A notícia do jornal desportivo assenta no pressuposto da relevância do colagénio para a prevenção de lesões, explicando-o com a ajuda de Henrique Jones, antigo médico da seleção nacional: “Se temos um atleta que faz várias lesões contínuas, sobretudo musculares, e não se deteta uma causa direta, se tem boa alimentação, treinos e recuperação cuidados, e não se percebe porque é que pode ter este tipo de lesões repetitivas, uma das coisas que pode acontecer é uma quantidade inferior ao normal de colagénio nos músculos e articulações.” Para o determinar, prosseguiu, recorre-se a biópsias.
O clínico, em concreto, falou do tipo 1 de colagénio, o mais comum e presente em tendões, cartilagens, ossos, ligamentos e vasos sanguíneos.
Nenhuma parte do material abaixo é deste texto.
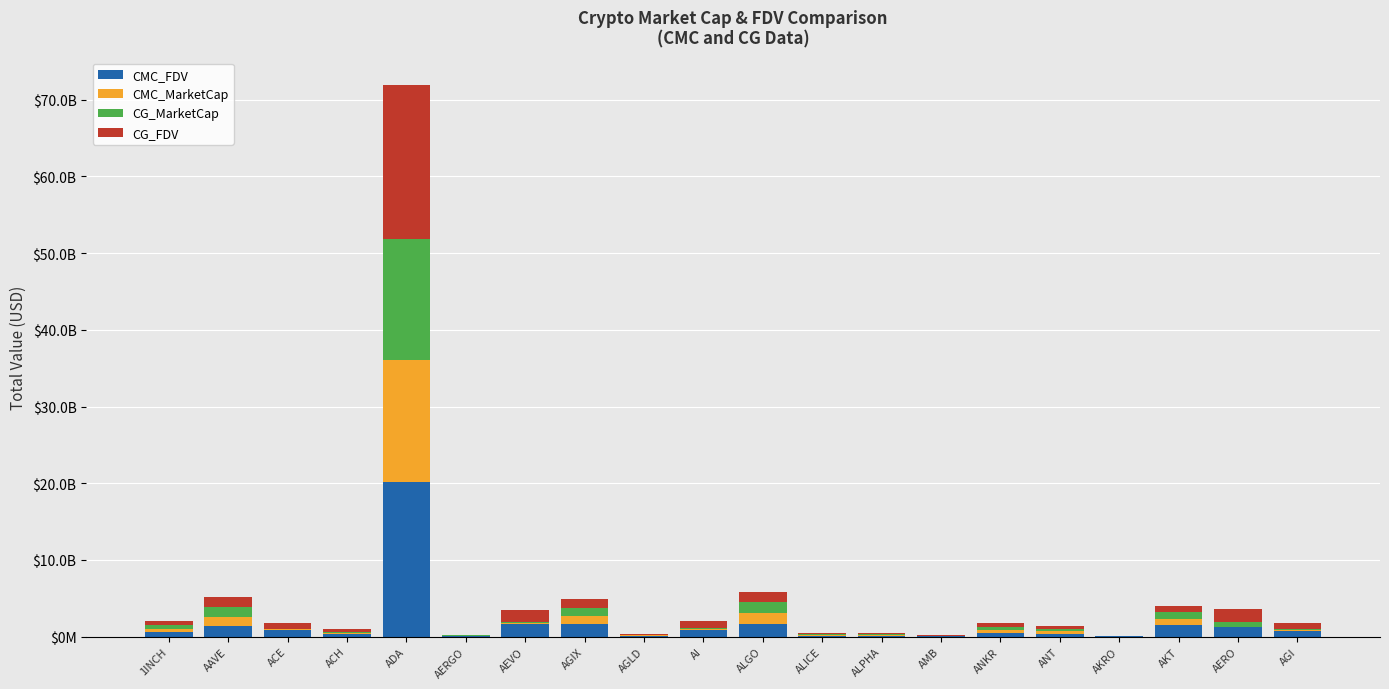

Which has a higher value, ANKR or ANT?

ANKR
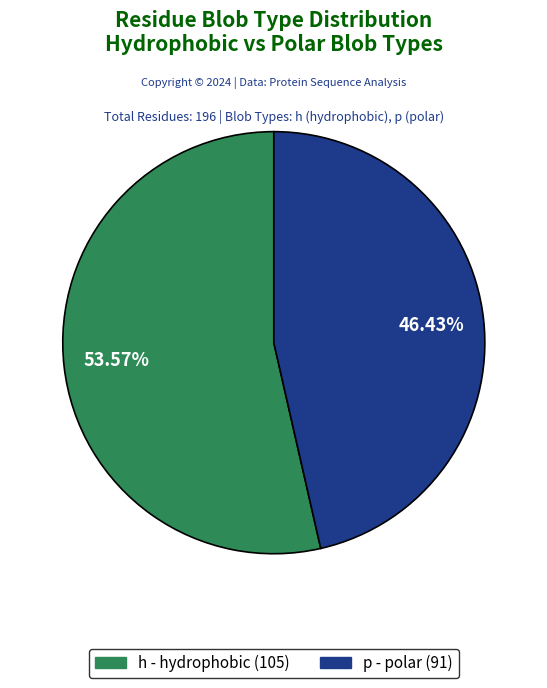

Between p and h, which is larger?

h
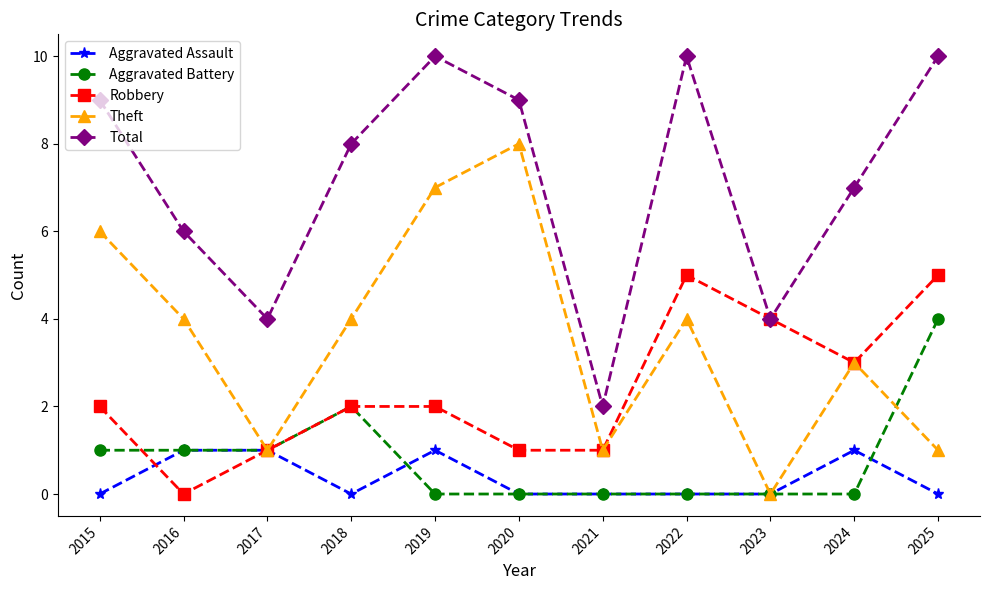

Rank the series at 2015 from highest to lowest value.

Total, Theft, Robbery, Aggravated Battery, Aggravated Assault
Contribui para o fortalecimento das articulações e a resistência das cartilagens do corpo. Caso tenha realmente sido detetada uma carência em Renato Sanches, a solução mais óbvia será a suplementação, embora, de momento, o seu efeito no âmbito desportivo esteja por esclarecer, diz Pedro Carvalho. “A suplementação com colagénio apesar de não ter uma grande evidência, pode ser útil mais na recuperação de lesões do que propriamente na sua prevenção”, explica, à Tribuna Expresso, o nutricionista que chegou a trabalhar no FC Porto e no Rio Ave.
O especialista em nutrição desportiva sustenta a afirmação no mais recente estudo que reviu e cruzou os resultados de todos os anteriores (19, no total) que visaram os efeitos “a longo-prazo” da suplementação de colagénio em desportistas. “As descobertas indicam uma significativa, embora com certidão reduzida a moderada, evidência de melhorias (...) na morfologia de tendões, massa muscular, força máxima e recuperação de força reativa após danos musculares causados por exercício físico”, lê-se na sua conclusão.
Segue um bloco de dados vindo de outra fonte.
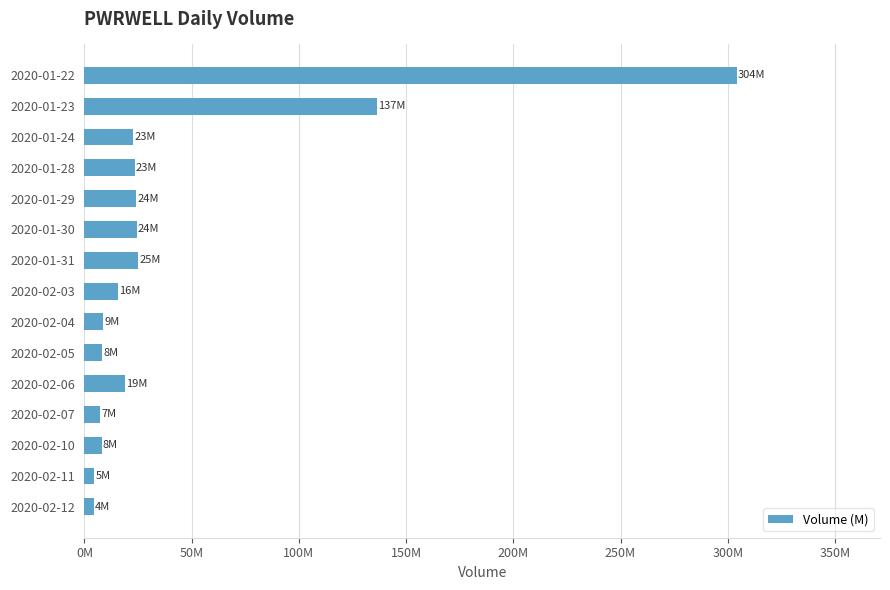

What is the average value?

42.4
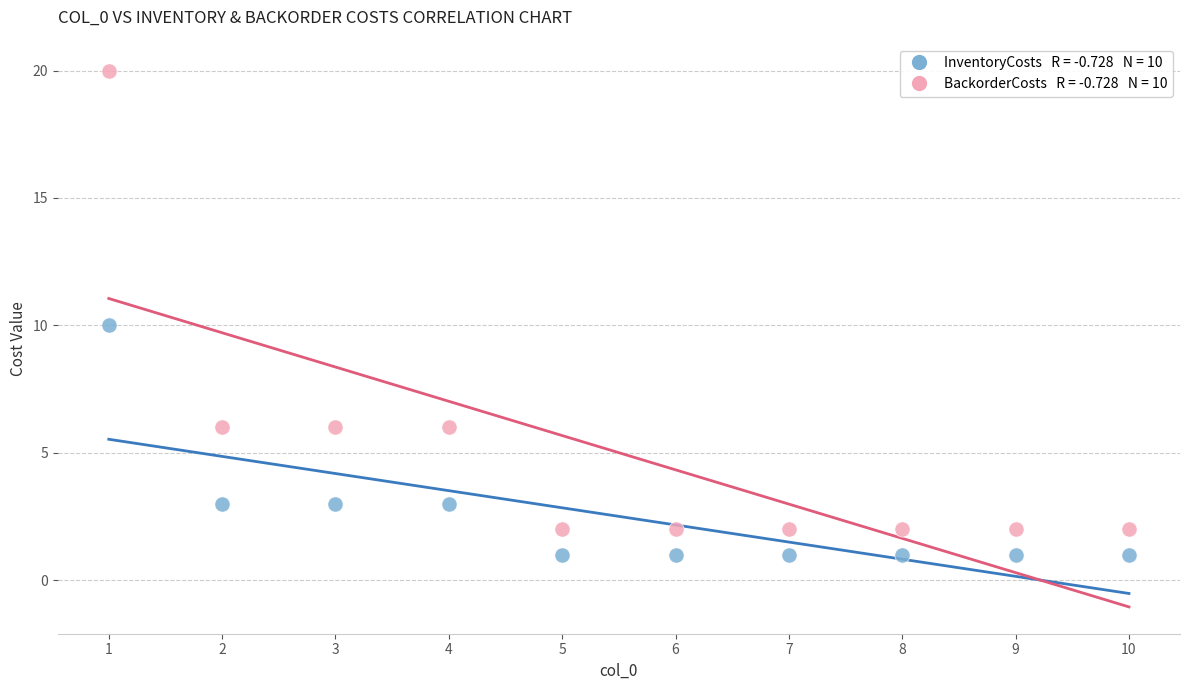

Across all data points, what is the range of Y values (max minus min)?

19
Desconhecendo, por completo, o caso de Renato Sanches, mas como acrescento ao contexto a que se costuma recomendar a suplementação de colagénio, Pedro Carvalho expõe que é “mais utilizado em lesões ligamentares/tendinosas do que propriamente em roturas musculares”, ressalvando “não ter efeitos secundários”. Por isso, “na dúvida, suplementa-se”, conclui o nutricionista e também professor da Escola Superior de Biotecnologia da Universidade Católica Portuguesa.
Renato Sanches foi titular no jogo inaugural do Benfica no Mundial de Clubes, diante do Boca Juniores, jogando 61 minutos, mesma freguesia do relógio na qual entrou em campo na segunda partida, frente ao Auckland City, tempo suficiente para marcar um golo. O derradeiro encontro dos encarnados na fase de grupos da prova é esta terça-feira à noite (20h, DAZN), contra o Bayern de Munique. Quer o médio pise o campo, ou não, a notícia de o departamento médico do Benfica seguir a pista do colagénio sugere, mais do que certezas ou panaceias, uma derradeira tentativas para se caçar a causa da insistência companhia que as lesões têm feito à carreira do jogador de 27 anos.